Despite being located on periphery of Yorubaland, Oyo is another crucial Yoruban city-state. Thought to have been founded sometime between the 10th – 14th centuries, it became a crucial trading centre, managing to expand all the way to the coast by the 1700’s.
Whilst Benin City – not to be confused with the Republic of Benin – is located to the South-East of Nigeria, tradition states that it was brought together with Ife and the other Yoruban states when a Benin princess married a king from Ife. Their son became the first king – known as an ‘Oba’ – of Benin, thus symbolising the control of Benin kingship by the Yoruba.
Contact by Europeans was first made by the Portuguese in 1472. Whilst this was initially for the purpose of trading commodities such as peppers and ivory, it was soon replaced by trade in slaves. The burgeoning slave trade was aided by the establishment of a number of ports in traditionally Yoruba areas, such as Lagos and Badagry.

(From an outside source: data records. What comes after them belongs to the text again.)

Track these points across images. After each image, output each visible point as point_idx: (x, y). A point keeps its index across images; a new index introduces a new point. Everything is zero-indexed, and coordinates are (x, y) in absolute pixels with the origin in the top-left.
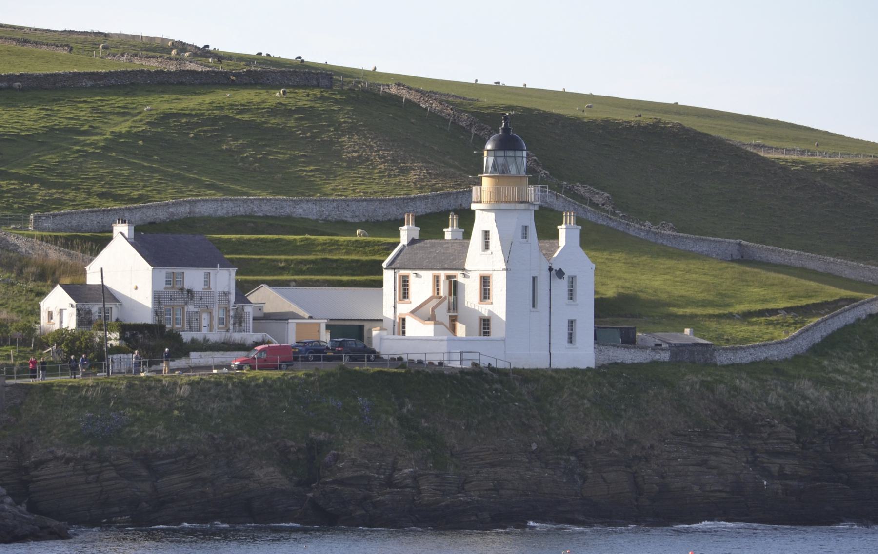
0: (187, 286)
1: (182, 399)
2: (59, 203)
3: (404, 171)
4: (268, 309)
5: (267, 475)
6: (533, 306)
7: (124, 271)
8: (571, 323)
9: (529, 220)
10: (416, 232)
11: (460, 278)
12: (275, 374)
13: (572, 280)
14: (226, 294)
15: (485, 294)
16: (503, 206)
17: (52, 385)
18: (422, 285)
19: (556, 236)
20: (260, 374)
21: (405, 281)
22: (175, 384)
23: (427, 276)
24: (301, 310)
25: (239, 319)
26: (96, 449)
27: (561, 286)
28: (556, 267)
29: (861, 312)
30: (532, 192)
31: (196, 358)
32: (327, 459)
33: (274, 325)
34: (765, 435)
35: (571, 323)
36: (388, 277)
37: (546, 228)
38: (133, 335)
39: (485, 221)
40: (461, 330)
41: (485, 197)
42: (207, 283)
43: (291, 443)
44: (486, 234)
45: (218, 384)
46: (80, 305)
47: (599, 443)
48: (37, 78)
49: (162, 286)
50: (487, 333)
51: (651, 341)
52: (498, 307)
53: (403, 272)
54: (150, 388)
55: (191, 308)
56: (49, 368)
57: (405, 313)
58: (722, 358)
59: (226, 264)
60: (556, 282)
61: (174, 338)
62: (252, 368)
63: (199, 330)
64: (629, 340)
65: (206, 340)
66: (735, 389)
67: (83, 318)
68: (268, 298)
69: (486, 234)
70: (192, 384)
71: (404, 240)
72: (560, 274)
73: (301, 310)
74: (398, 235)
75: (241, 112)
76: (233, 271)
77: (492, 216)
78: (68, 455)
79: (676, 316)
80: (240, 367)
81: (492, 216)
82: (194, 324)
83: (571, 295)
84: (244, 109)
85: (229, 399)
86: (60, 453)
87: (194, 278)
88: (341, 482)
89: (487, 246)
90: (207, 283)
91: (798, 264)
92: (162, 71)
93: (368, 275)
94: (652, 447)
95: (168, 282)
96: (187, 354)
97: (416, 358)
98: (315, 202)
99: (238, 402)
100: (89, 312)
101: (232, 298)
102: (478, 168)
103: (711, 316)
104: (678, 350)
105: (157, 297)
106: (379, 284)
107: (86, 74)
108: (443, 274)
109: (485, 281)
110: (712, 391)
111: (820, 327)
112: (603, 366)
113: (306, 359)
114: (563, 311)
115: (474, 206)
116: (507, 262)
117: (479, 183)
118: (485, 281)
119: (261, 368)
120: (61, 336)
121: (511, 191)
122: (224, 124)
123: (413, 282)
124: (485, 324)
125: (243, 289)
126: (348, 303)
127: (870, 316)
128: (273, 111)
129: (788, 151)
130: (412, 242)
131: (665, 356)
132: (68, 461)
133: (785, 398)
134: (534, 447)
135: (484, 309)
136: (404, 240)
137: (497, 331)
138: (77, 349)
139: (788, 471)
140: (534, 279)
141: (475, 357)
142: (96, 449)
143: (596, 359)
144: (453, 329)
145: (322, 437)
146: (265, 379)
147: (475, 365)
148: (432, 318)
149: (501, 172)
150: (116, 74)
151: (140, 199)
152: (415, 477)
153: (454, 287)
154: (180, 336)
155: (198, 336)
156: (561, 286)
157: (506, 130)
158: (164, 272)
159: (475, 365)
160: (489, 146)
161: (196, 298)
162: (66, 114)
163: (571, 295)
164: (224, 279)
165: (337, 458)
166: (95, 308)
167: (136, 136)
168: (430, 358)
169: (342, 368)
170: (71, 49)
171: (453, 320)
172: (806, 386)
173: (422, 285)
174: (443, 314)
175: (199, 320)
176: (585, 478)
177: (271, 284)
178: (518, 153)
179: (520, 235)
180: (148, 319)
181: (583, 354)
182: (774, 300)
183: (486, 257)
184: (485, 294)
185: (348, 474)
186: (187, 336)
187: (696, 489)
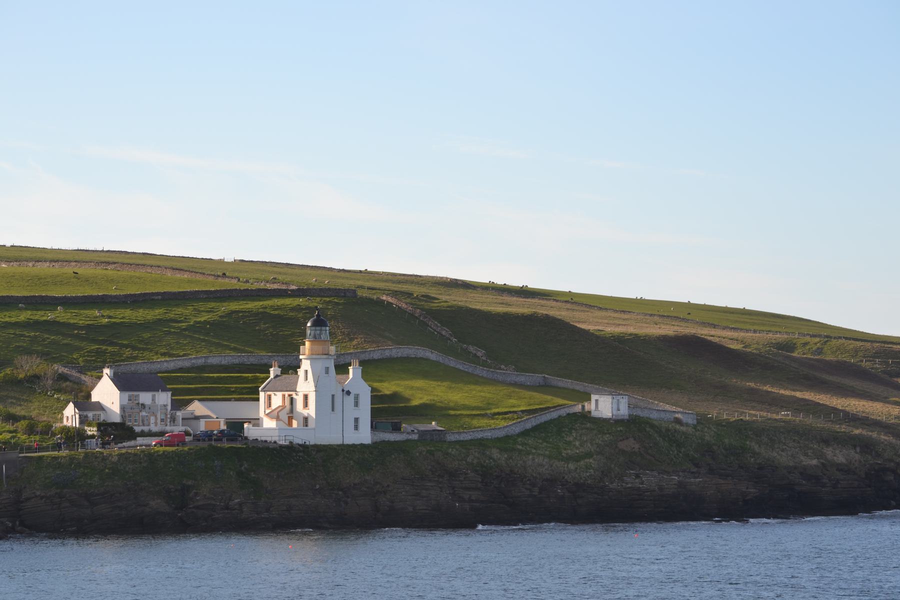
0: (141, 402)
1: (113, 463)
2: (136, 358)
3: (351, 340)
4: (198, 413)
5: (157, 504)
6: (333, 410)
7: (106, 393)
8: (356, 420)
9: (331, 365)
10: (279, 371)
11: (294, 396)
12: (174, 449)
13: (357, 397)
14: (165, 406)
15: (306, 405)
16: (314, 356)
17: (43, 456)
18: (277, 400)
19: (348, 373)
20: (162, 449)
21: (270, 397)
22: (111, 455)
23: (280, 394)
24: (209, 414)
25: (173, 420)
26: (58, 491)
27: (350, 400)
28: (346, 389)
29: (563, 412)
30: (332, 349)
31: (140, 440)
32: (191, 495)
33: (194, 422)
34: (462, 479)
35: (356, 420)
36: (262, 395)
37: (342, 369)
38: (105, 429)
39: (306, 365)
40: (295, 424)
41: (307, 352)
42: (153, 400)
43: (171, 486)
44: (306, 371)
45: (135, 455)
46: (81, 413)
47: (355, 484)
48: (174, 293)
49: (126, 402)
50: (307, 426)
51: (410, 428)
52: (311, 411)
53: (269, 393)
54: (96, 457)
55: (144, 413)
56: (57, 447)
57: (267, 417)
58: (451, 438)
59: (164, 390)
60: (346, 398)
61: (131, 429)
62: (161, 446)
63: (149, 425)
64: (396, 428)
65: (150, 431)
66: (447, 454)
67: (83, 420)
68: (197, 408)
69: (306, 371)
70: (121, 455)
71: (272, 376)
72: (348, 393)
73: (209, 414)
74: (269, 372)
75: (276, 310)
76: (170, 394)
77: (309, 362)
78: (43, 494)
79: (449, 415)
80: (155, 445)
81: (309, 362)
82: (146, 422)
83: (356, 404)
84: (279, 308)
85: (141, 463)
86: (38, 493)
87: (145, 397)
88: (197, 507)
89: (306, 379)
90: (153, 400)
91: (571, 387)
92: (247, 290)
93: (252, 395)
94: (388, 486)
95: (130, 400)
96: (135, 439)
97: (264, 439)
98: (282, 356)
99: (145, 465)
100: (87, 416)
101: (169, 408)
102: (303, 335)
103: (468, 416)
104: (423, 434)
105: (123, 408)
106: (258, 400)
107: (202, 291)
108: (287, 393)
109: (306, 397)
110: (433, 455)
111: (532, 422)
112: (376, 443)
113: (204, 440)
114: (351, 413)
115: (301, 357)
116: (316, 387)
117: (304, 344)
118: (306, 397)
119: (166, 446)
120: (66, 430)
121: (319, 348)
122: (262, 316)
123: (273, 397)
124: (306, 419)
125: (178, 405)
126: (236, 409)
127: (568, 414)
128: (293, 309)
129: (747, 331)
130: (276, 376)
131: (415, 437)
132: (42, 498)
133: (478, 458)
134: (318, 487)
135: (305, 412)
136: (272, 376)
137: (312, 424)
138: (74, 437)
139: (473, 498)
140: (333, 396)
141: (291, 438)
142: (58, 491)
143: (372, 439)
144: (290, 424)
145: (190, 483)
146: (164, 452)
147: (291, 442)
148: (278, 418)
149: (316, 339)
150: (220, 291)
151: (184, 355)
152: (240, 504)
153: (292, 400)
154: (132, 428)
155: (146, 429)
156: (350, 400)
157: (318, 316)
158: (127, 394)
159: (291, 442)
160: (309, 325)
161: (147, 408)
162: (177, 312)
163: (356, 404)
164: (164, 398)
165: (196, 494)
166: (90, 415)
167: (209, 323)
168: (269, 439)
169: (211, 445)
170: (239, 280)
171: (290, 419)
172: (495, 453)
173: (277, 400)
174: (284, 416)
175: (149, 420)
176: (346, 503)
177: (200, 400)
178: (323, 328)
179: (324, 371)
180: (117, 419)
181: (364, 436)
182: (519, 406)
183: (306, 384)
184: (306, 405)
185: (200, 503)
186: (137, 429)
187: (411, 509)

The Atlantic slave trade, a crucial element in the so-called three-cornered trade between Europe, West Africa and the eastern seaboard of the Americas, flourished from around 1500 to 1800 and resulted in the forced migration of at least 11 million people. The removal of such a huge number of able-bodied people had catastrophic consequences on the cultural, political, and economic stability of West Africa. With regards to the Yoruba states, all were somehow involved and affected by the slave trade; states were either capturing slaves, dealing in slaves, suffering from the instability which resulted from slave-raiding or becoming debilitated by the reduction in productive population, both male and female, which slave-raiding brought about.
Like much of Africa, the Yoruba continued to suffer the hugely detrimental effects of European contact into the 19th century, when their states were divided during Europe’s ‘Scramble for Africa.’ In the case of the Yoruba, it was British and French colonialists who took over their lands.